His Merkwürdige Reisen durch Niedersachsen, Holland und Engelland was published in 1753 (after his death) and related his travels during the years 1709-1711 through the towns Hassel (Bergen), Goslar, Clausthal-Zellerfeld, Blankenburg, Quedlinburg, Halberstadt, Magdeburg, Helmstadt, Braunschweig, Wolfenbuttel, Salzdahlum, Hildesheim, Hannover, Herrenhausen, Zelle, Lüneburg, Rakeburg, Lübeck, Hamburg, Stade, Bremen, Emden, Groningen, Leeuwarden, Franeker, Harlingen, Bolsward, Zwolle, Deventer, Harderwijk, Amersfoort, Utrecht, Amsterdam, Leiden, Rotterdam, Delft, The Hague, Haarlem, London, Greenwich, Cambridge, Oxford, Hampton Court, Kensington, Woodstock, Richmond, London, Düsseldorf, and Cologne. In the Netherlands he met with Campegius Vitringa, Pieter Burman the Elder, Cornelis van Alkemade, Antonie van Leeuwenhoek, Prosper Marchand, Bernard Picart, Jakob Gronovius, Herman Boerhaave, Johannes Musschenbroeck (father of the scientist Pieter van Musschenbroek), and Frederick Ruysch. In England he met with Hans Sloane.

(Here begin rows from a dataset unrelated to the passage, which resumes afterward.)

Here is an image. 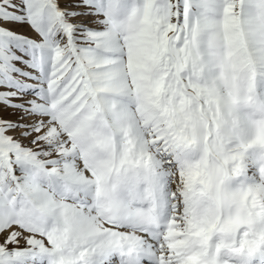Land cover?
<instances>
[{
    "label": "snow or ice",
    "instance_id": "6c2138e0",
    "mask_svg": "<svg viewBox=\"0 0 264 264\" xmlns=\"http://www.w3.org/2000/svg\"><path fill=\"white\" fill-rule=\"evenodd\" d=\"M0 264H264V0H0Z\"/></svg>",
    "mask_w": 264,
    "mask_h": 264
}]
</instances>
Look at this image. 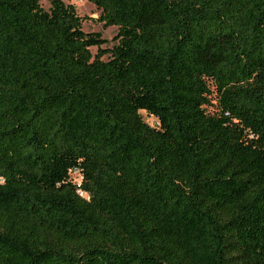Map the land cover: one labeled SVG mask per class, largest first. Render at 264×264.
I'll list each match as a JSON object with an SVG mask.
<instances>
[{
  "label": "trees",
  "instance_id": "obj_1",
  "mask_svg": "<svg viewBox=\"0 0 264 264\" xmlns=\"http://www.w3.org/2000/svg\"><path fill=\"white\" fill-rule=\"evenodd\" d=\"M47 1L0 0V264H264V0H85L111 48Z\"/></svg>",
  "mask_w": 264,
  "mask_h": 264
},
{
  "label": "rangeland",
  "instance_id": "obj_2",
  "mask_svg": "<svg viewBox=\"0 0 264 264\" xmlns=\"http://www.w3.org/2000/svg\"><path fill=\"white\" fill-rule=\"evenodd\" d=\"M65 4H72L75 7L76 13L79 17L84 18L82 21V31L85 33L95 32L99 33L103 39L107 41V44L103 45L102 48H111L116 44L113 41L114 36L117 33V29L112 26L107 29H103L102 23L98 22L100 11L97 10L93 5L86 2L85 0H62ZM40 5L43 9L47 10L49 8V3L47 0H40ZM92 55H95L97 50L96 48H90ZM104 61L107 60V57L102 58ZM140 115L142 120L150 126L156 125V120L149 116L147 113L141 111ZM70 178L73 182H80V175L75 170L70 173Z\"/></svg>",
  "mask_w": 264,
  "mask_h": 264
}]
</instances>
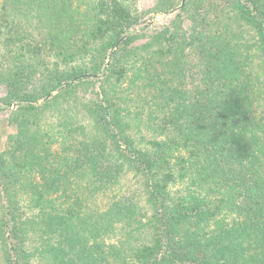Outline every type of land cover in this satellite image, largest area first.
I'll return each mask as SVG.
<instances>
[{"label":"trees","instance_id":"1","mask_svg":"<svg viewBox=\"0 0 264 264\" xmlns=\"http://www.w3.org/2000/svg\"><path fill=\"white\" fill-rule=\"evenodd\" d=\"M144 1L0 0V264H264V0Z\"/></svg>","mask_w":264,"mask_h":264},{"label":"rangeland","instance_id":"2","mask_svg":"<svg viewBox=\"0 0 264 264\" xmlns=\"http://www.w3.org/2000/svg\"><path fill=\"white\" fill-rule=\"evenodd\" d=\"M146 1H144V4L148 3V1L147 2ZM2 118H4V115L0 114V119L2 120ZM1 120H0V148H2L4 139H6L7 134L11 132V128L5 125V123Z\"/></svg>","mask_w":264,"mask_h":264}]
</instances>
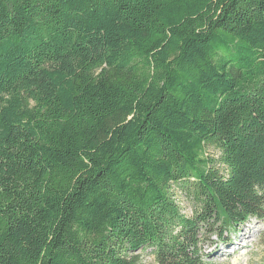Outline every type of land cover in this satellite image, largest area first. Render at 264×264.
<instances>
[{
  "label": "trees",
  "instance_id": "trees-1",
  "mask_svg": "<svg viewBox=\"0 0 264 264\" xmlns=\"http://www.w3.org/2000/svg\"><path fill=\"white\" fill-rule=\"evenodd\" d=\"M251 218L264 0H0V264H209Z\"/></svg>",
  "mask_w": 264,
  "mask_h": 264
},
{
  "label": "rangeland",
  "instance_id": "rangeland-1",
  "mask_svg": "<svg viewBox=\"0 0 264 264\" xmlns=\"http://www.w3.org/2000/svg\"><path fill=\"white\" fill-rule=\"evenodd\" d=\"M209 150L210 153H217L212 148ZM177 196L185 211L191 214V196L185 193H178ZM212 228L203 235L209 264H264V218H251L237 225L235 230L214 229L213 232ZM217 232H221L222 236H217ZM139 253L143 264H156L150 248Z\"/></svg>",
  "mask_w": 264,
  "mask_h": 264
},
{
  "label": "bare ground",
  "instance_id": "bare-ground-1",
  "mask_svg": "<svg viewBox=\"0 0 264 264\" xmlns=\"http://www.w3.org/2000/svg\"><path fill=\"white\" fill-rule=\"evenodd\" d=\"M246 231L248 232V229Z\"/></svg>",
  "mask_w": 264,
  "mask_h": 264
}]
</instances>
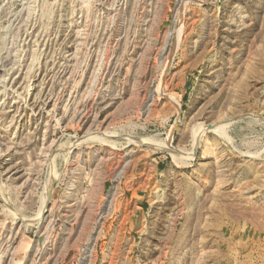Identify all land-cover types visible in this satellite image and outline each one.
Returning a JSON list of instances; mask_svg holds the SVG:
<instances>
[{"label": "rangeland", "instance_id": "rangeland-1", "mask_svg": "<svg viewBox=\"0 0 264 264\" xmlns=\"http://www.w3.org/2000/svg\"><path fill=\"white\" fill-rule=\"evenodd\" d=\"M0 264H264V0H0Z\"/></svg>", "mask_w": 264, "mask_h": 264}, {"label": "bare ground", "instance_id": "bare-ground-1", "mask_svg": "<svg viewBox=\"0 0 264 264\" xmlns=\"http://www.w3.org/2000/svg\"><path fill=\"white\" fill-rule=\"evenodd\" d=\"M197 139H198V137H197ZM140 141H141V140H140ZM162 148H163V147H162ZM165 148H166V147H164V149H165ZM169 149H170V148H169ZM202 154L204 155V154H206V153L203 152ZM203 155H202V156H203ZM175 156H176V155H175ZM172 157H173V156H172ZM42 206H43V205H42Z\"/></svg>", "mask_w": 264, "mask_h": 264}]
</instances>
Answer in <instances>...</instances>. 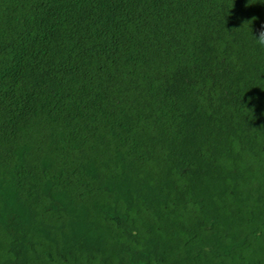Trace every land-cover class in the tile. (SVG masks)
Instances as JSON below:
<instances>
[{"label":"trees","instance_id":"1","mask_svg":"<svg viewBox=\"0 0 264 264\" xmlns=\"http://www.w3.org/2000/svg\"><path fill=\"white\" fill-rule=\"evenodd\" d=\"M261 25L264 0H0V264H264Z\"/></svg>","mask_w":264,"mask_h":264},{"label":"clouds","instance_id":"2","mask_svg":"<svg viewBox=\"0 0 264 264\" xmlns=\"http://www.w3.org/2000/svg\"><path fill=\"white\" fill-rule=\"evenodd\" d=\"M256 18L253 17L251 20L246 21L244 25H252L255 22ZM253 36V35H252ZM257 45L264 46V25H261V30L258 32L257 36H253Z\"/></svg>","mask_w":264,"mask_h":264}]
</instances>
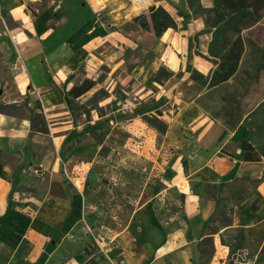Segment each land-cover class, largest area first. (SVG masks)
Masks as SVG:
<instances>
[{"label":"crops","instance_id":"crops-1","mask_svg":"<svg viewBox=\"0 0 264 264\" xmlns=\"http://www.w3.org/2000/svg\"><path fill=\"white\" fill-rule=\"evenodd\" d=\"M35 1L2 0L15 23L7 28L5 42L18 67L19 86L37 101L47 119L54 112L68 113L71 98L67 91L79 79L92 78L103 64H111L112 71L120 67L124 51H133L143 38L157 43L153 50L139 49L142 53L134 59L127 76L142 78L155 74L159 67L172 73L159 83L151 79L156 90H147L146 96L136 100H154V107L162 111L161 118L168 125L163 136L181 148L166 186L179 192L184 202L189 238L185 229L172 230L152 260L141 262L129 255L125 264H194L191 247L204 236L201 232L215 211L214 200L203 193L202 186H216L243 176L258 178L264 171V158L246 140L249 123L241 121L235 129L228 130L195 102L206 88L189 78L191 69L207 75L214 67L203 57L209 38L199 53L193 51L194 39L205 33L202 19L188 16L185 0H151V6H162L176 22L175 29L169 28L156 38L151 31L140 28L128 32L119 29L138 14L130 0H51L55 3L54 14H58L51 27L47 24L52 19L38 23L25 12V4ZM200 2L211 6V0ZM31 134L29 119L0 114L2 156L22 152L18 147ZM12 186L13 167L0 162V264H115V250L106 249L109 253H105L94 245L89 248L82 241L66 238L70 232L60 231L59 225L72 208V203L63 197L44 202L29 196L25 200L36 204L30 218L15 221L18 206L8 208ZM13 198L20 200L18 195ZM236 214L250 217L242 226L247 231L264 228V182L235 206ZM233 226L239 227L235 223ZM212 240L214 253L209 264H225L228 247L220 243L217 234Z\"/></svg>","mask_w":264,"mask_h":264},{"label":"rangeland","instance_id":"rangeland-1","mask_svg":"<svg viewBox=\"0 0 264 264\" xmlns=\"http://www.w3.org/2000/svg\"><path fill=\"white\" fill-rule=\"evenodd\" d=\"M130 2L138 14L148 13L151 6V0L141 8ZM3 5L0 0V109L2 114L30 120L32 113L40 111L43 114V110L37 108V101L19 86L18 67L5 42L9 36L7 28L15 23ZM54 8L55 3L51 0H36L26 3L24 10L38 23L52 19L47 26L53 27L58 16L54 14ZM135 28L133 25L119 27L123 32ZM250 37L264 47V24L254 28ZM207 38H210L209 34L202 33L194 39L195 53L202 50ZM156 47L154 40L143 38L133 51H124V62L120 67L112 71L111 64L101 65L91 78L100 82L79 99H69L67 114L54 112L48 119L43 114L47 133L29 135L18 147L22 152L15 156L0 155V162L13 167L11 189L20 190L8 199V208L18 206L15 221L30 218L31 208L36 207L33 200L25 198L35 196L40 201L50 202L63 197L72 203V208L59 225L60 231L63 234L70 232L73 236L66 235V238L82 241L89 248L94 245L105 253L115 250V264H125L129 255L141 262L152 260L172 230L185 229L186 238H189L184 202L179 192L166 186L174 173L173 165L181 148L176 141L159 135L133 114L139 105L136 99L146 96L147 90L150 93L156 90L151 83L155 74L129 78L127 73L131 71L134 59L142 53L140 48L153 50ZM100 88L107 92V97L88 102L92 93ZM263 94L264 70L260 71L246 97L248 108ZM183 160L184 157L179 161ZM248 178L254 180L257 177ZM17 195L18 202L13 198ZM231 216L232 223L244 229L248 244L247 249L237 251L233 256V263L264 264V259L258 256L262 245L264 249V228L247 231L242 226L250 217L235 215V207ZM215 217L214 211L201 234L207 231L206 225ZM109 241L112 242L109 244ZM99 242L102 246H98ZM196 246L191 247L194 264L198 256Z\"/></svg>","mask_w":264,"mask_h":264},{"label":"trees","instance_id":"trees-1","mask_svg":"<svg viewBox=\"0 0 264 264\" xmlns=\"http://www.w3.org/2000/svg\"><path fill=\"white\" fill-rule=\"evenodd\" d=\"M185 3L189 10L188 16L201 18L205 33L210 35L206 47L207 54L203 57L214 66L207 75L191 69L189 78L201 88H206V92L197 97L195 102L211 117L220 120L228 130L235 129L241 121L248 122L246 140L264 158V94L250 108L246 99L260 71L264 70V47L250 37L254 28L264 24V0H211L210 7L203 6L200 0H185ZM130 25L142 31H151L156 38L167 29L176 28L172 16L160 5L150 6L148 13L134 16L123 26ZM171 75L170 71L159 67L152 81L159 83L161 78L167 79ZM99 82L97 79L83 78L67 91V95L72 99L79 98ZM105 97L107 92L100 88L92 93L88 102L99 101ZM37 108L40 109L39 105ZM2 113L0 109V114ZM133 114L140 117L159 135H164L167 131V122L161 118L162 111L154 107V100L139 103ZM30 122L32 133L48 132L42 112L32 113ZM248 182L250 184L246 185ZM262 182L264 171L254 180L243 176L216 186H202L203 193L215 202L216 217L206 225L207 231L197 242L196 264H207L212 258L214 234L218 235L222 245L228 247L225 264H235L233 256L237 251L247 249L248 244L244 229L233 226L232 210ZM19 191L11 189L8 199L12 198L14 192ZM260 244L259 242L258 246ZM262 246L258 253L260 259H264Z\"/></svg>","mask_w":264,"mask_h":264},{"label":"built area","instance_id":"built-area-1","mask_svg":"<svg viewBox=\"0 0 264 264\" xmlns=\"http://www.w3.org/2000/svg\"><path fill=\"white\" fill-rule=\"evenodd\" d=\"M136 6H138L139 4L138 3H140V0H131ZM144 6V5H143ZM142 6V7H143ZM139 8H141L140 6H138ZM112 241H109V244L111 243ZM121 263H124V261H120Z\"/></svg>","mask_w":264,"mask_h":264},{"label":"bare ground","instance_id":"bare-ground-1","mask_svg":"<svg viewBox=\"0 0 264 264\" xmlns=\"http://www.w3.org/2000/svg\"><path fill=\"white\" fill-rule=\"evenodd\" d=\"M148 2V0H140V3H138V6H143L144 4H146Z\"/></svg>","mask_w":264,"mask_h":264}]
</instances>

Uffenbach collected a big collection of oriental manuscripts. In 1711 his library contained about 12.000 books. After his death Johann Christoph Wolf acquired his collection.

== Works ==

- Zacharias Conrad von Uffenbach, Merkwürdige Reisen durch Niedersachsen, Holland und Engelland: Erster Theil (Ulm & Memmingen: Johann Friederich Gaum, 1753) online link.
- Zacharias Conrad von Uffenbach, Merkwürdige Reisen durch Niedersachsen, Holland und Engelland: Zweyter Theil (Ulm: Johann Friederich Gaum, 1753) online link.
- Zacharias Conrad von Uffenbach, Merkwürdige Reisen durch Niedersachsen, Holland und Engelland: Dritter Theil (Ulm /Memmingen: Gaumischen Handlung, 1754) online link.